The Tigers' defense stuffed Mississippi State after the Bulldogs had a first-and-goal at the 2 in the final two minutes to preserve a 30-26 victory Saturday for No. 7 LSU.
The Tigers completed the goal-line stand by stacking up Tyson Lee on a quarterback keeper less than a foot short of a go-ahead score with 1:08 left. There were too many bodies piled around the ball for Miles to see the play - he only knew the result.
"Our defense has got heart, character and courage, and I can't wait to see the video," Miles said.
The Bulldogs (2-2, 1-2 Southeastern Conference) have now lost 10 straight to LSU, but they were inches from a huge upset in first-year coach Dan Mullen's fourth game.
"We were right there 6 inches from the goal line. That just comes down to who wants it more," Mississippi State center J.C. Brignone said.
With their offense sputtering, the Tigers (4-0, 2-0 SEC) relied on big plays.
Patrick Peterson got things started, taking the first of Lee's three interceptions in for a 37-yard touchdown on Mississippi State's first offensive play.
Brandon LaFell had 101 yards and two touchdown catches, including a 58-yarder on LSU's first offensive play of the second half.
And Chad Jones scored the final touchdown with a stumbling, weaving 93-yard punt return, the second longest in school history.
"He went left and right more times than I could count," Miles said.
Yet, those plays are likely to be forgotten after LSU's defensive line showed why its considered one of the best in the nation.
Anthony Dixon rushed for two touchdowns early to become Mississippi State's career leading scorer and No. 2 career rusher, keeping the Bulldogs in the game. And after an 18-yard run to the 2 with about 1 1/2 minutes left it looked as if he might pick up a third score.
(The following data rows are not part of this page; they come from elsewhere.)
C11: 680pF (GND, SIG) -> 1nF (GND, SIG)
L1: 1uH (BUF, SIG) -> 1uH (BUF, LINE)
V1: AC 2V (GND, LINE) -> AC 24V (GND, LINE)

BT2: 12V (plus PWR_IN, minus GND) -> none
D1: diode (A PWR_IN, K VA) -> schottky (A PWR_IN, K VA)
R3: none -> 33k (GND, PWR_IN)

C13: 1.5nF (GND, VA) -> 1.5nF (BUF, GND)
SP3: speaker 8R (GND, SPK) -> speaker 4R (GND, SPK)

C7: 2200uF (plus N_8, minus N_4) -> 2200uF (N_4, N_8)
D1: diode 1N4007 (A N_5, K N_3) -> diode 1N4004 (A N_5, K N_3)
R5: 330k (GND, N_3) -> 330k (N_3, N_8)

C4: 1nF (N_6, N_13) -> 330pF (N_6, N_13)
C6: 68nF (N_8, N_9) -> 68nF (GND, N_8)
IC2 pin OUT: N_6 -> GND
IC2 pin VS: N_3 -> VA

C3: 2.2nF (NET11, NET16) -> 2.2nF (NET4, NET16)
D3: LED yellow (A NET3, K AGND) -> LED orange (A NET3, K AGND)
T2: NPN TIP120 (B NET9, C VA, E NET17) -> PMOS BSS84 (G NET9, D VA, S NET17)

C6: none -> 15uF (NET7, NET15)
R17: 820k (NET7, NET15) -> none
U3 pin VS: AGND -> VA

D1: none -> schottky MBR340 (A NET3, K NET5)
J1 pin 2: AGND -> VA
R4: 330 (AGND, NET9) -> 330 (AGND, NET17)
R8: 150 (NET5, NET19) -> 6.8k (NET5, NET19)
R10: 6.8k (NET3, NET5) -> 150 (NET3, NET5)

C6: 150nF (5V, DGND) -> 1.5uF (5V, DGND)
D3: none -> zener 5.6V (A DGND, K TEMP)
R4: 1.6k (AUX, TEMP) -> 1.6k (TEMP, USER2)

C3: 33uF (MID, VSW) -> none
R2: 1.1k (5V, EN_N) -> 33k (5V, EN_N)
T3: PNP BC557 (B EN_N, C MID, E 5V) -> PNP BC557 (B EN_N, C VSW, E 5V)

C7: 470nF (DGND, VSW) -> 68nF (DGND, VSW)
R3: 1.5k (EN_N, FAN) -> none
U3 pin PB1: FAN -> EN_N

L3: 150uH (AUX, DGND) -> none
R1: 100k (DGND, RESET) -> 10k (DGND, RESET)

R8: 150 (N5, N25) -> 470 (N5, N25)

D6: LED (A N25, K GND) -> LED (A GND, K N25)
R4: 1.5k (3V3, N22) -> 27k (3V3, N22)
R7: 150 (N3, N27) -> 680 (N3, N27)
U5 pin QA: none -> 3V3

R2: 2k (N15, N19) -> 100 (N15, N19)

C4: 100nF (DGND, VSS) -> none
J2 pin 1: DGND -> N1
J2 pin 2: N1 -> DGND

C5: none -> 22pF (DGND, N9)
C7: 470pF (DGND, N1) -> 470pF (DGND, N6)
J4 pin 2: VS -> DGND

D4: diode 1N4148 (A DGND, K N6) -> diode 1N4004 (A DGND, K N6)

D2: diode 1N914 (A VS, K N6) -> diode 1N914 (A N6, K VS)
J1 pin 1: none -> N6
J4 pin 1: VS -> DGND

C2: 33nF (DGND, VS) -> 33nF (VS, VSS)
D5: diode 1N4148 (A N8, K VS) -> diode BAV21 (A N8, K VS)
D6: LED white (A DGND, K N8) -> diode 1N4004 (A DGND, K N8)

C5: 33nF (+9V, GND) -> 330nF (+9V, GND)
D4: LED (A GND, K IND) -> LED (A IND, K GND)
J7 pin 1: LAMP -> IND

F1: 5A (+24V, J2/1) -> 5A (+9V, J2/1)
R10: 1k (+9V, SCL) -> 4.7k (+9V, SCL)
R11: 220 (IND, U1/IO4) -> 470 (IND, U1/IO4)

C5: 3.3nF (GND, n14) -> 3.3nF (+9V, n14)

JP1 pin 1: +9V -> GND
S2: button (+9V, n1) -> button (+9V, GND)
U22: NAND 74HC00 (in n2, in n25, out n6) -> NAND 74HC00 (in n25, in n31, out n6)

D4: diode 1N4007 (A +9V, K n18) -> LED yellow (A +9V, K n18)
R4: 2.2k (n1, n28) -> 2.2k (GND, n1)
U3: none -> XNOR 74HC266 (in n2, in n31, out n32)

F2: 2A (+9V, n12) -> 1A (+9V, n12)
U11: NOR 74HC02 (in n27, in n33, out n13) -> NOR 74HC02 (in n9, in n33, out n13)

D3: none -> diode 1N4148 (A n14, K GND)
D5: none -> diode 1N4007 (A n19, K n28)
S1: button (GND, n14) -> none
Dixon, who rushed for 106 yards, took the ball out of the wishbone on two straight plays but couldn't crack the end zone. Jones came up with another huge play when he batted down Lee's pass on third down.
Lee said he was supposed to throw a jump pass, but the 5-foot-11 quarterback didn't jump high enough.
"The guy on third down just made a great play. I saw him there and should have put more air under it," Lee said.
The Bulldogs lined up in the bone again on fourth down with about a foot to go. Lee faked the handoff to the fullback and appeared set to pitch the ball when he turned back toward the line and jumped for the end zone. He went nowhere.
"On the last play, I made a read and saw pressure upfield," Lee said. "I felt like I could knife in the end zone on the inside."
Mullen said it appeared the option pitch was open for the score, but that Lee is allowed to make a change in the play. He simply didn't get to the goal line, something LSU always seems able to do in key moments.
"When the play was there to be made at the biggest times of the game, they made the play," Mullen said.
It's been a lopsided series for the last two decades, with the Tigers winning 17 of 18. LSU outscored Mississippi State 374-105 in the previous nine games and held the Bulldogs to 13 points, with two shutouts in its last four visits to Starkville. But the Bulldogs showed they may be closing the gap.
LSU was delayed more than four hours in Baton Rouge, La., airport with mechanical problems and missed its walkthrough. The offense opened listlessly and looked like it was still sitting on the tarmac. The Tigers had nearly as many penalties in the first half (6) as rushing yards (7), finishing with 30 yards on the ground and 263 total.
Mississippi State couldn't take advantage, committing four turnovers in the first two quarters that led to 10 LSU points.
Jordan Jefferson finished with a career-high 233 yards passing for LSU and hit LaFell in the first quarter on a 4-yard corner route to help LSU to a 16-14 halftime lead. He opened the second half with the long scoring pass to LaFell.
LaFell was wide open on both touchdown passes.
"We saw a lot of the holes out there on the film and we made it a point to get the long ball," LaFell said.
Most of Jefferson's yards came on three passes, Mullen pointed out, and blamed the coaching staff for not fixing the problem.
"You just can't do that in the Southeastern Conference," Mullen said. "We are playing a Top 10 football team today and you just can't make those mistakes."